Stored dataset items
********

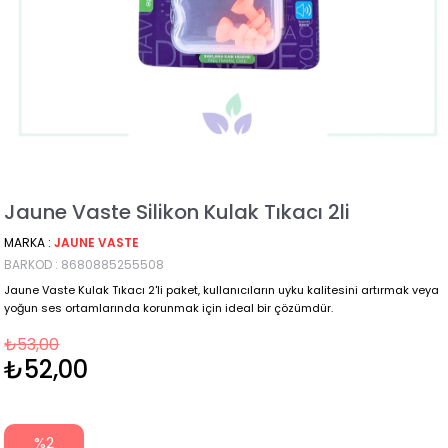
Jaune Vaste Silikon Kulak Tıkacı 2li
MARKA
:
JAUNE VASTE
BARKOD
:
8680885255508
Jaune Vaste Kulak Tıkacı 2'li paket, kullanıcıların uyku kalitesini artırmak veya
yoğun ses ortamlarında korunmak için ideal bir çözümdür.
₺53,00
₺52,00
%
2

********

→ **Task to complete**
Keep the pictures out of the copy and write out the data exactly as it stands.

→ **Task result**
Jaune Vaste Silikon Kulak Tıkacı 2li
MARKA
:
JAUNE VASTE
BARKOD
:
8680885255508
Jaune Vaste Kulak Tıkacı 2'li paket, kullanıcıların uyku kalitesini artırmak veya
yoğun ses ortamlarında korunmak için ideal bir çözümdür.
₺53,00
₺52,00
%
2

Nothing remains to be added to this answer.